Botas de cuero negro

Desparramado él

Sentado sobre su espalda

Y sus rodillas hundiéndose

Presionando el espaldar de adelante,

Abrazando apenas

Un morral oscuro, redondo

En la segunda silla a la entrada

Justo al lado del corredor

Bloqueando el acceso al asiento de la ventana.

*

El colectivo detenido

En el costado norte del Parque San Antonio

“Parque, avenida Guayabal, zoológico, las chimeneas…”

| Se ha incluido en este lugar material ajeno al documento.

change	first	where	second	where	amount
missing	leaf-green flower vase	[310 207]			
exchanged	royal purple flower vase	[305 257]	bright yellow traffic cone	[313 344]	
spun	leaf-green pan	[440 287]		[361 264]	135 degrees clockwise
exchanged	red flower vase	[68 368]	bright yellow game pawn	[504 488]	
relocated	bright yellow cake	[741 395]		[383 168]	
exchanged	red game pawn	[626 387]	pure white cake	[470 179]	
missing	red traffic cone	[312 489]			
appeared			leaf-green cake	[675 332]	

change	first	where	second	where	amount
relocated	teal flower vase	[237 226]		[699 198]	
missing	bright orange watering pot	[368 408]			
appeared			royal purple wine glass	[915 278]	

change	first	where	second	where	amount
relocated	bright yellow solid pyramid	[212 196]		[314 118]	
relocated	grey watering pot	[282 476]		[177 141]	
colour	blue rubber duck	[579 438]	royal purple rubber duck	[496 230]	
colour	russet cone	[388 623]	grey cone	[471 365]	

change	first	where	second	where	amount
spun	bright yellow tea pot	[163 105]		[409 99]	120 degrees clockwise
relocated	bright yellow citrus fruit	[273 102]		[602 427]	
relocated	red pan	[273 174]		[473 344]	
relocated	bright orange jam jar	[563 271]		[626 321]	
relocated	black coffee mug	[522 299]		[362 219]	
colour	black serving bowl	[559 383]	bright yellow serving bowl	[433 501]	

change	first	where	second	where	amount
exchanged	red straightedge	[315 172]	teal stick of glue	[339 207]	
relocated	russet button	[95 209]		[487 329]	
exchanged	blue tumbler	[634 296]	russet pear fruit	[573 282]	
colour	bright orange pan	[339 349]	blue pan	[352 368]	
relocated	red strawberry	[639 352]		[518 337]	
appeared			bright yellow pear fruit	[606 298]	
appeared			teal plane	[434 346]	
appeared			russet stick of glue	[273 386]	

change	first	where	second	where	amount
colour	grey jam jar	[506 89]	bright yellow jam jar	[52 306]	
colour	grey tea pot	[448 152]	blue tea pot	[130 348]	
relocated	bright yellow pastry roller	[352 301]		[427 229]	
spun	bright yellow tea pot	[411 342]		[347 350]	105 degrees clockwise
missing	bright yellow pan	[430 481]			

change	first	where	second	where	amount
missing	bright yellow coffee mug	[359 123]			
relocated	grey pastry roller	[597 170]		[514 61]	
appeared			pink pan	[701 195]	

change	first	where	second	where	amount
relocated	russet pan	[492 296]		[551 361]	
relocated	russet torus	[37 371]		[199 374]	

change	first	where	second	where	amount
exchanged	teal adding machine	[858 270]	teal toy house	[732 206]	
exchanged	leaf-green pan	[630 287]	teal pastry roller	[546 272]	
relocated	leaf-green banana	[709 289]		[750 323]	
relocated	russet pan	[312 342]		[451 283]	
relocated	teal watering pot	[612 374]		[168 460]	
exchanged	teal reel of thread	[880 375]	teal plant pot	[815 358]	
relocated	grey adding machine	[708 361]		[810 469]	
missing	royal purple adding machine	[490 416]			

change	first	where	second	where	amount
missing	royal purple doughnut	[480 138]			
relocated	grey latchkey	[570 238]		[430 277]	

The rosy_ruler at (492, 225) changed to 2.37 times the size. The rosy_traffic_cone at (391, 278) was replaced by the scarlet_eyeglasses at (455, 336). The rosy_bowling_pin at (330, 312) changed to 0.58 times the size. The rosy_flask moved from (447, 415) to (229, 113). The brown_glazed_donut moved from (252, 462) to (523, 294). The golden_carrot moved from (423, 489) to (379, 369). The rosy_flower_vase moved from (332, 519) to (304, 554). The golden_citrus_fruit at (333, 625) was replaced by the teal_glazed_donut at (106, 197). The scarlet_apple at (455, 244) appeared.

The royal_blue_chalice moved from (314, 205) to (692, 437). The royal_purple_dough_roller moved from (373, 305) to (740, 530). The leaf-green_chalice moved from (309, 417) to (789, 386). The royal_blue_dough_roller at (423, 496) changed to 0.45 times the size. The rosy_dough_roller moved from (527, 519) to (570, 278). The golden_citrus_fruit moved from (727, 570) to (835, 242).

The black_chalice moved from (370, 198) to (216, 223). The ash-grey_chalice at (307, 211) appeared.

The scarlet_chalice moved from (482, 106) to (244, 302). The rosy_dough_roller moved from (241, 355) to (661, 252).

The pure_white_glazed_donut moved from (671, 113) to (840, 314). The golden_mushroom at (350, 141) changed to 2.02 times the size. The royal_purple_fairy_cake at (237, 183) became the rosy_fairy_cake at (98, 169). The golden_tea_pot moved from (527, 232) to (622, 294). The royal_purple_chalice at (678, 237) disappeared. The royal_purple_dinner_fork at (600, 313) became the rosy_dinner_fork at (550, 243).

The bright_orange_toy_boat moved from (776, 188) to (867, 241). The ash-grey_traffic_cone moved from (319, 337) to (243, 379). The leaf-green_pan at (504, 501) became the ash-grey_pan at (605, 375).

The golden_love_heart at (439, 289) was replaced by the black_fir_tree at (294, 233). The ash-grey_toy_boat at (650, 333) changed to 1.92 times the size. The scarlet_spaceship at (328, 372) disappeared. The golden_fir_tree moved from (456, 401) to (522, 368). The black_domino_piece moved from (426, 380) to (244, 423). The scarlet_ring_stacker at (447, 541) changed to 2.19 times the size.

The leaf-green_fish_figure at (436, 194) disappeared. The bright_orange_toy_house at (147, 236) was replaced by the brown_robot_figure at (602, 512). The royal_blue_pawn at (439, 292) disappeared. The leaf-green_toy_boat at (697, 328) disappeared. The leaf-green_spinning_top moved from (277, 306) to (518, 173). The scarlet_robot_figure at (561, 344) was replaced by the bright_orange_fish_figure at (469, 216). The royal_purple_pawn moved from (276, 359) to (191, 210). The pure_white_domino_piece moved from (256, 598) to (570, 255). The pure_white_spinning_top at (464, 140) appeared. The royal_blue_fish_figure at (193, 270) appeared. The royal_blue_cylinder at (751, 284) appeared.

Recitaba el pregonero, anunciando la ruta hacia Itagüí

Ya sólo le quedaban dos puestos

Uno, ése

Al lado del lirón.

Lo relojes empezaban a marcar

Los segundos, los minutos

De un domingo nuevo

Y el conductor se disponía a comenzar

El primer viaje de ese día.

Ya estaba prendido el motor

Cuando…

“Hágale que todavía hay puesto”

Le decía el voceador

Al que sería el último pasajero en la partida

Un hombre con chuzo de carne en la mano izquierda

Vaso desechable en la derecha.

Que entonces le iba a tocar con el borracho

El tipo refunfuñó, sonrió

Con un trozo de comida en la boca,

Y aún así se subió

Empujó sin fuerza

Con su rodilla la del durmiente

Miró con esperanza

Hacia el fondo del vehículo

Y comprobó

Más sonriente aún

Que había otro puesto

Entre una robusta y un muchacho

En la banca de los músicos

“Mejor allá, que aquí de pronto

el borracho me vomita”.

Y en esa dirección caminó

Con las manos ocupadas

Hasta que el carro se movió.

*

Como un paseo fue el viaje

Todos atrás riendo

Del hombre que cabeceaba

Se mecía

Al ritmo de la máquina

Como perrito de taxi

Su barbilla rozando

El cuello sin doblar de la chaqueta

El bolso deslizándose

Lento

Por el pantalón desgastado.

“¡Y usted quería que me sentara allá!”

“Le quería hacer la maldad”

“¡No ve que estoy estrenando!

¿Y si se trasboca qué?”

“Era por solidaridad con el borracho,

para que no viajara solito”.

Y él

En una que otra sacudida

Volvía su espalda al espaldar

Sus manos con firmeza sobre el morral

Los ojos entreabiertos

Y vueltos a cerrar.

*

Cristina Urrego

Lo miraba

Parecía la única en dudar.

“Cuando yo me subí era el único pasajero,

estaba despierto

y no parecía tomado”

Pero seguro

Con tanta espera para arrancar

Se fue quedando dormido.

Un hombre cansado quizá

Un hombre injuriado tal vez

Un hombre adormecido

En todo caso

En un vehículo de transporte público

En la mala hora de la medianoche.

*

Medellín, mayo 19 de 2010. GloriaE.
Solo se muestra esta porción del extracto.